→ 摘录
There are n points on the plane, Pi(xi, yi)(1 <= i <= n), and xi < xj (i<j). You begin at P1 and visit all points then back to P1. But there is a constraint:
Before you reach the rightmost point Pn, you can only visit the points those have the bigger x-coordinate value. For example, you are at Pi now, then you can only visit Pj(j > i). When you reach Pn, the rule is changed, from now on you can only visit the points those have the smaller x-coordinate value than the point you are in now, for example, you are at Pi now, then you can only visit Pj(j < i). And in the end you back to P1 and the tour is over.
You should visit all points in this tour and you can visit every point only once.
Input
The input consists of multiple test cases. Each case begins with a line containing a positive integer n(2 <= n <= 200), means the number of points. Then following n lines each containing two positive integers Pi(xi, yi), indicating the coordinate of the i-th point in the plane.
Output
For each test case, output one line containing the shortest path to visit all the points with the rule mentioned above.The answer should accurate up to 2 decimal places.
Sample Input
3
1 1
2 3
3 1Sample Output
6.47
Hint: The way 1 - 3 - 2 - 1 makes the shortest path.这是一个双调欧几里得的模板题
旅行商问题,即TSP问题(Traveling Salesman Problem)又译为旅行推销员问题、货郎担问题,是数学领域中著名问题之一。假设有一个旅行商人要拜访n个城市,他必须选择所要走的路径,路径的限制是每个城市只能拜访一次,而且最后要回到原来出发的城市。路径的选择目标是要求得的路径路程为所有路径之中的最小值。
思路:
- 对n个点按x坐标的大小从小到大进行排序,我们用dp[ i ][ j ]表示其中一条路径从起点走到 i 点,另一条路径从起点走到 j 点时的最短距离(路径并不重叠),那么我们要求的答案存在dp[ n ][ n ]。我们很容易想到dp[ i ][ j ] == dp[ j ][ i ],因此我们只计算 j < = i 的情况。
- 分两种情况:①当 j < i - 1 时,这种情况下,dp[ i ][ j ]只能由dp[ i - 1 ][ j ]进行转移,因为路径要求严格从左至右,所以能到达i点的只能是点i -1。此时dp[ i ][ j ] = dp[ i - 1 ] [ j ] + dis[ i -1 ][ i ] ;②当 j = = i -1时,这种情况下到达i点一定不是从i - 1这个点到达的(因为路径不能重叠),则路径可分为一条路径从1到 i - 1 ,另一条路径从1到k,然后从k到 i ( k < i - 1 )。计算方程时应该这么算:dp[ i ][ i-1 ] = min ( dp[ i ][ i-1 ], dp[ i - 1 ][ k ] + dis[ k ][ i ])。
#include<cstdio>
#include<cmath>
#include<cstring>
#include<algorithm>
using namespace std;
const int maxn=209;
const int inf=0x3f3f3f3f;
struct node{
int x;
int y;
}a[maxn];
bool cmp(node x,node y)

→ 待完成任务
A: 根据摘录回答下列问题:
(i) 输入中 n 的取值范围是多少?
(ii) 样例输出给出的数值是多少?
(iii) 思路部分说所求的答案存放在哪个状态里?
B: 把摘录中从“You should visit”到“2 decimal places.”这一段重写出来,并用“vertices”替换其中的“points”。

收集的数据:
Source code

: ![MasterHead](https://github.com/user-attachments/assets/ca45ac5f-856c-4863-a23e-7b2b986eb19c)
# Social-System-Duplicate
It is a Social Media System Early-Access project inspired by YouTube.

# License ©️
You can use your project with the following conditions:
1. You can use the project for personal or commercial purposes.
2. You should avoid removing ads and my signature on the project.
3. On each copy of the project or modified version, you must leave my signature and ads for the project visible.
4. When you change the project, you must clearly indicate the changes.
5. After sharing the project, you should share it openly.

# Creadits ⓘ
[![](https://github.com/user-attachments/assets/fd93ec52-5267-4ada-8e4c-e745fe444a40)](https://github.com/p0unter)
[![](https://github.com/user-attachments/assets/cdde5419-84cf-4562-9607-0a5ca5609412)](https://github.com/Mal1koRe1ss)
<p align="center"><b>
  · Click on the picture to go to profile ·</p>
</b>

→ 书面作答
A:
(i) 2 <= n <= 200
(ii) 6.47
(iii) dp[ n ][ n ]

B:
You should visit all vertices in this tour and you can visit every point only once.
Input
The input consists of multiple test cases. Each case begins with a line containing a positive integer n(2 <= n <= 200), means the number of vertices. Then following n lines each containing two positive integers Pi(xi, yi), indicating the coordinate of the i-th point in the plane.
Output
For each test case, output one line containing the shortest path to visit all the vertices with the rule mentioned above.The answer should accurate up to 2 decimal places.